Hunt took an active role in secular affairs, according to a history on the diocesan website. “Bishop Hunt is perhaps best noted for his long struggle to call the state’s government to accountability, crusading fearlessly against corruption, organized crime, and gambling, and for his insistence that the process for ordination in the Diocese would not discriminate against anyone on the basis of gender or sexual orientation.”
His secular activism extended to international relations. The Living Church reported in May 1983 that Hunt was one of three bishops who took a fact-finding trip to Nicaragua, and on their return they urged President Ronald Reagan to initiate a dialogue with the country’s Marxist Sandinista government.
“In my mind, there is no question whatever that the CIA has been directly involved in an attempt to subvert the present government and to bring it down,” Hunt said.

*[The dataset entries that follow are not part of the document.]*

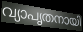
വ്യാപൃതനായി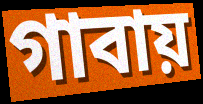
গাবায়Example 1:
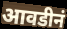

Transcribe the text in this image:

आवडीनं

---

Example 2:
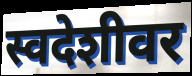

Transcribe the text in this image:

स्वदेशीवर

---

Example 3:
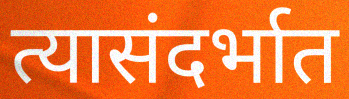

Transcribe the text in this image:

त्यासंदर्भात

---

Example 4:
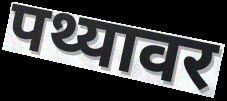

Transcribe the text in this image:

पथ्यावर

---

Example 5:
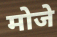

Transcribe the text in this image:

मोजे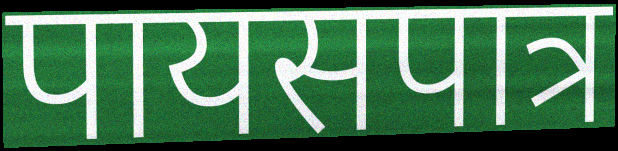
पायसपात्रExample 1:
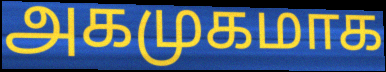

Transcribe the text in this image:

அகமுகமாக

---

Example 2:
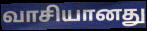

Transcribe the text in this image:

வாசியானது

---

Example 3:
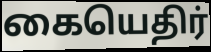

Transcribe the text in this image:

கையெதிர்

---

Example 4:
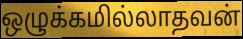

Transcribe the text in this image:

ஒழுக்கமில்லாதவன்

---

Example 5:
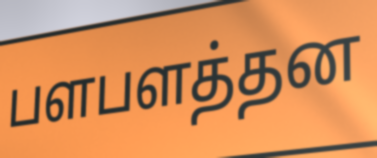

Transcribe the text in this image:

பளபளத்தனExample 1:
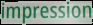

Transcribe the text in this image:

impression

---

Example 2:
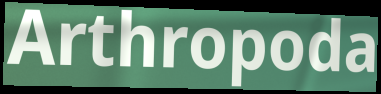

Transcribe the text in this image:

Arthropoda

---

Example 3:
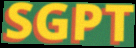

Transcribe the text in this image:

SGPT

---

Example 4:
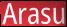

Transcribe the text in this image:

Arasu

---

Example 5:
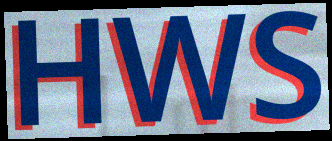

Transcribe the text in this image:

HWS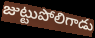
జుట్టుపోలిగాడు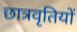
छात्रवृतियोंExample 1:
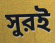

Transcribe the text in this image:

সুরই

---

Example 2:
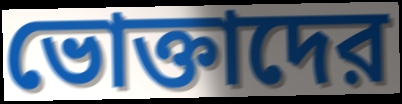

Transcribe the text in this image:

ভোক্তাদের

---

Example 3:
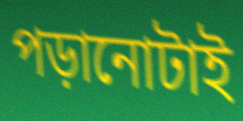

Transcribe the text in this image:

পড়ানোটাই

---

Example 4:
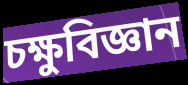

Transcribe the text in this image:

চক্ষুবিজ্ঞান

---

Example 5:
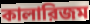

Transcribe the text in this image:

কালারিজম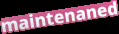
maintenaned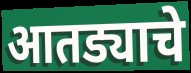
आतड्याचेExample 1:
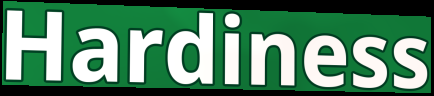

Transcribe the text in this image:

Hardiness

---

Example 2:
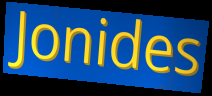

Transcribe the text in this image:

Jonides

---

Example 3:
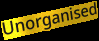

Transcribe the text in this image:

Unorganised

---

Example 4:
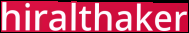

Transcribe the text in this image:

hiralthaker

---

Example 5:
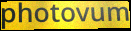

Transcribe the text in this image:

photovum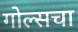
गोल्सचाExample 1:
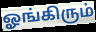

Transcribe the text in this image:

ஓங்கிரும்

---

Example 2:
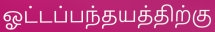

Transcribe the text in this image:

ஓட்டப்பந்தயத்திற்கு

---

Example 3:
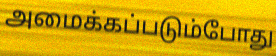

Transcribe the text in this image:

அமைக்கப்படும்போது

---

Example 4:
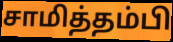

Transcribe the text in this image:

சாமித்தம்பி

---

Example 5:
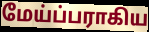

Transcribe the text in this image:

மேய்ப்பராகிய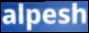
alpeshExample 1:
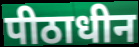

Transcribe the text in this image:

पीठाधीन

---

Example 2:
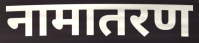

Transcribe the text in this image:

नामातरण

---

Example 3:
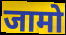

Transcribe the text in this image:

जामो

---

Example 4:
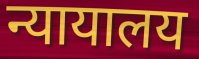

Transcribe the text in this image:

न्यायालय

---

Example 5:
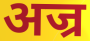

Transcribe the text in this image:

अज्रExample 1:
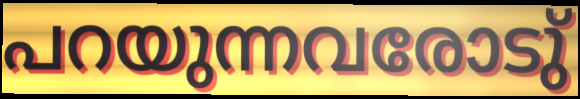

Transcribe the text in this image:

പറയുന്നവരോടു്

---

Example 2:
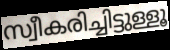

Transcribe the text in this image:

സ്വീകരിച്ചിട്ടുള്ളൂ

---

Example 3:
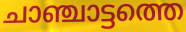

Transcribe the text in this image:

ചാഞ്ചാട്ടത്തെ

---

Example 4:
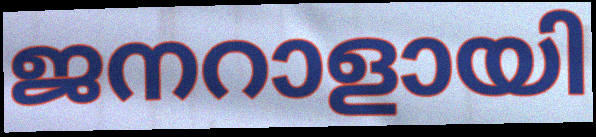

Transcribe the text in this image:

ജനറാളായി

The article added that Hunt “has changed his attitude toward Marxism. Whereas he formerly thought Marxism and Christianity incompatible, he now sees ‘that is is possible for Marxist ideology to evolve in such a way that both the church and the Marxist ideology can live compatibly in the same person.'”
Hunt chaired what became known as the Hunt Commission, which recommended to the 1991 General Convention “that the ordination of gay candidates to the priesthood should be left to the discretion of local bishops,” Episcopal News Service reported in 1991. The commission also recommended “that the church consider blessing the relationships of committed gay and lesbian couples.”
According to the Association for Episcopal Deacons, Hunt ordained a class of deacons in 1985, “beginning the revival and resurrection of the vocational Diaconate not only in the Diocese of RI, but also in the Province of New England.”
Hunt was born in Louisville, Kentucky, on December 6, 1931, and graduated from the University of the South: Sewanee in 1953. In 1956 he received a master of divinity degree from Virginia Theological Seminary, and was ordained as a priest. He later received honorary degrees from Yale and the University of Rhode Island. He served several churches in Wyoming and California, and was the executive officer of the Diocese of California before being consecrated as Bishop of Rhode Island in 1980. In 1994, he retired in Rhode Island and served as interim Bishop of Hawaii from 1995 to 1996.
He married Barbara Noel Plamp in 1955, and the couple had three children. Funeral arrangements are pending.